Diabetologie und Stoffwechsel 2012; 7 - P_54
DOI: 10.1055/s-0032-1314551

Mädchen und Knaben mit Typ 1 Diabetes mellitus unterscheiden sich in Bezug auf zugrundeliegender Pathomechanismen und Anfälligkeit für Atherosklerose

K Nagl 1, E Schober 2, B Rami 2, A Willfort-Ehringer 1, M Fritsch 2, G Schernthaner 3, GH Schernthaner 1
  • 1Medizinische Universität Wien, Universitätsklinik für Innere Medizin II, Wien, Austria
  • 2Medizinische Universität Wien, Universitätsklinik für Kinder- und Jugendheilkunde, Wien, Austria
  • 3Krankenanstalt Rudolfstiftung, Medizin I, Wien, Austria

Kardiovaskuläre Erkrankungen (KVE) sind die Haupttodesursache bei jungen Erwachsenen mit Typ 1 Diabetes (T1D). Das KVE-Risiko der Männer ist dreifach höher als das der Frauen. Diabetes erhöht dieses Risiko stark in beiden Geschlechtern, allerdings stärker in Frauen, und führt zur Annäherung des absoluten Risikos beider Geschlechter. Die nicht-invasive Ultraschallmessung der Intima media Dicke (cIMT) ist eine geeignete Methode das Atheroskleroserisiko bei Kindern mit T1D zu bestimmen. Diese Studie beschäftigt sich mit der Frage, ob cIMT bereits bei Kindern und Jugendlichen mit T1D geschlechtsabhängige Unterschiede aufweist und inwiefern zugrundeliegende Pathomechanismen differieren.

In 66 (32m) Kindern und Jugendlichen (Alter 15,5±2,3 Jahre) mit T1D wurde cIMT mittels Duplex-Sonografie gemessen. Aus 24 c-IMT-Messungen (12 auf der linken sowie der rechten Arteria carotis communis) pro Patient wurden gemittelt und mit klinischen Parametern korreliert. Mittels Student's T-Test wurden geschlechtsspezifische Unterschiede bestimmt. Multivariate Regressionen für cIMT wurden für klinische Parameter die einen signifikanten Geschlechtsunterschied aufwiesen (Model 1), sowie für Parameter die mit CIMT korrelierten (Model 2) erstellt.

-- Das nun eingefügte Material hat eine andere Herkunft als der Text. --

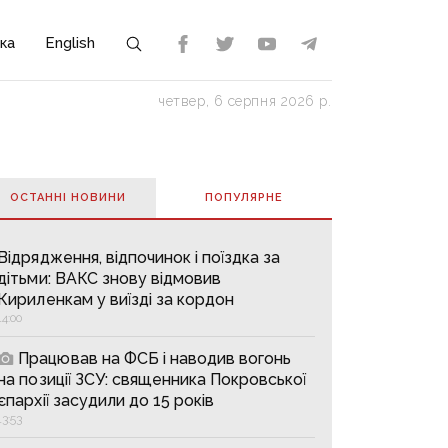
ка
English
четвер, 6 серпня 2026 р.
ОСТАННІ НОВИНИ
ПОПУЛЯРНE
Відрядження, відпочинок і поїздка за
дітьми: ВАКС знову відмовив
Кириленкам у виїзді за кордон
14:00
Працював на ФСБ і наводив вогонь
на позиції ЗСУ: священника Покровської
єпархії засудили до 15 років
13:53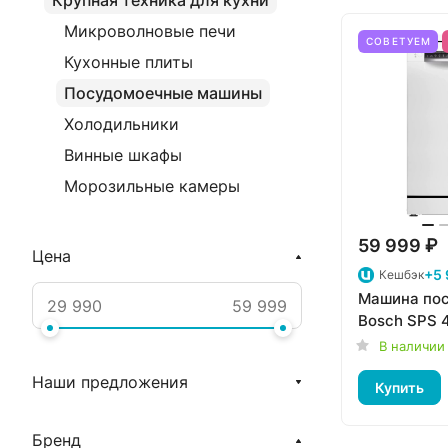
Крупная техника для кухни
Микроволновые печи
СОВЕТУЕМ
Кухонные плиты
Посудомоечные машины
Холодильники
Винные шкафы
Морозильные камеры
59 999 ₽
Цена
+5 
Кешбэк
Машина по
Bosch SPS
В наличии
Наши предложения
Купить
Бренд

Folgende klinische Parameter wiesen geschlechtsspezifische Unterschiede auf (p<0,05): HbA1c, mittlerer Blutzucker (MBG), Serum-Kreatinin; und (p<0,1): Körpergröße, Body mass index (BMI), Cholesterin und C-reaktives Protein. Nach Altersadjustierung zeigten Mädchen geringere cIMT (mm) (0,29±0,05) als Knaben (0,32±0,06) (t=3,502; p=0,001). Auch die klinischen Parameter die mit cIMT korrelierten waren geschlechtsspezifisch unterschiedlich. Während cIMT der Mädchen mit BMI (r=0,441; p=0,009), Insulintagesdosis(r=-0,346; p=0,045) und HbA1c (r=0,437; p=0,010) korrelierte; korrelierte cIMT bei Knaben mit der T1D-Dauer (r=0,304; p<0,1). Das Geschlecht der Patienten zeigte sich als einziger signifikanter unabhängiger Einflusswert auf cIMT (Beta=0,479; p<0,001) (M1). In einer Stepwise-Backward-Regressionsanalyse (M2) erklärten das Geschlecht der Patienten, Alters- und Geschlechtsangepasster BMI und T1D-Dauer zusammen >37% der Varianz von cIMT.

Mädchen hatten niedrigere cIMT als Knaben. Überdies korrelierte cIMT bei Mädchen mit Gewicht und Diabetes bezogenen Parametern aber nicht bei Knaben. Unsere Pilotstudie zeigt, dass eine unterschiedliche Atheroskleroseneigung von Knaben und Mädchen mit T1D bereits nach kurzer Diabetesdauer existiert. Wir schließen aus unseren Ergebnissen, dass die Durchführung einer große klinische Beobachtungsstudie inklusive einer Erfassung des Hormonstatus der Jugendlichen angezeigt ist, da es schon in früherster Jugend starke geschlechtsspezifische Unterschiede in der Entstehung von Atherosklerose bei Patienten mit Typ 1 Diabetes mellitus zu geben scheint.